Le Chanvreur ayant bien soupé, et voyant à sa droite un grand pichet de vin blanc, à sa gauche un pot de tabac pour charger sa pipe à discrétion toute la soirée, nous raconta l'histoire suivante.
George SAND
II
Nohant, 21 décembre 1851.
C'est à la suite des néfastes journées de juin 1848 que, troublé et navré jusqu'au fond de l'âme par les orages extérieurs, je m'efforçai de retrouver dans la solitude, sinon le calme, au moins la foi, si je faisais profession d'être philosophe, je pourrais croire ou prétendre que la foi aux idées entraîne le calme de l'esprit en présence des faits désastreux de l'histoire contemporaine; mais il n'en est point ainsi pour moi, et j'avoue humblement que la certitude d'un avenir providentiel ne saurait fermer l'accès, dans une âme d'artiste, à la douleur de traverser un présent obscurci et déchiré par la guerre civile.
Pour les hommes d'action qui s'occupent personnellement du fait politique, il y a, dans tout parti, dans toute situation, une fièvre d'espoir ou d'angoisse, une colère ou une joie, l'enivrement du triomphe ou l'indignation de la défaite. Mais pour le pauvre poète, comme pour la femme oisive, qui contemplent les événements sans y trouver un intérêt direct et personnel, quel que soit le résultat de la lutte, il y a l'horreur profonde du sang versé de part et d'autre, et une sorte de désespoir à la vue de cette haine, de ces injures, de ces menaces, de ces calomnies qui montent vers le ciel comme un impur holocauste, à la suite des convulsions sociales.
Dans ces moments-là, un génie orageux et puissant, comme celui du Dante, écrit avec ses larmes, avec sa bile, avec ses nerfs, un poème terrible, un drame tout plein de tortures et de gémissements.

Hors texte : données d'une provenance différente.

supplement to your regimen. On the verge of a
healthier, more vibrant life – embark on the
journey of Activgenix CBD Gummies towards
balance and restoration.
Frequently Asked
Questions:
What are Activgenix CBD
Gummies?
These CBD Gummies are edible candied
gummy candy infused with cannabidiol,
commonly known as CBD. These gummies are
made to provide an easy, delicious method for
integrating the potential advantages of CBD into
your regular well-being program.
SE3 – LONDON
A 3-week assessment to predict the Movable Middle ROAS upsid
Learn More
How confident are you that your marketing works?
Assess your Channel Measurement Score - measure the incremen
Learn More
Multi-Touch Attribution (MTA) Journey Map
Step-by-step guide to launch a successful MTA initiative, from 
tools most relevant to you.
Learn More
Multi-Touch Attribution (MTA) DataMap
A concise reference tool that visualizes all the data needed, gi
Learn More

Il faut être trempé comme cette âme de fer et de feu pour arrêter son imagination sur les horreurs d'un enfer symbolique, quand on a sous les yeux le douloureux purgatoire de la désolation sur la terre. De nos jours, plus faible et plus sensible, l'artiste, qui n'est que le reflet et l'écho d'une génération assez semblable à lui, éprouve le besoin impérieux de détourner la vue et de distraire l'imagination, en se reportant vers un idéal de calme, d'innocence et de rêverie. C'est son infirmité qui le fait agir ainsi, mais il n'en doit point rougir car c'est aussi son devoir. Dans les temps où le mal vient de ce que les hommes se méconnaissent et se détestent, la mission de l'artiste est de célébrer la douceur, la confiance, l'amitié, et de rappeler ainsi aux hommes endurcis ou découragés que les mœurs pures, les sentiments tendres et l'équité primitive sont ou peuvent être encore de ce monde. Les allusions directes aux malheurs présents, l'appel aux passions qui fermentent, ce n'est point là le chemin du salut: mieux vaut une douce chanson, un son de pipeau rustique, un conte pour endormir les petits enfants sans frayeur et sans souffrance, que le spectacle des maux réels renforcés et rembrunis encore par les couleurs de la fiction.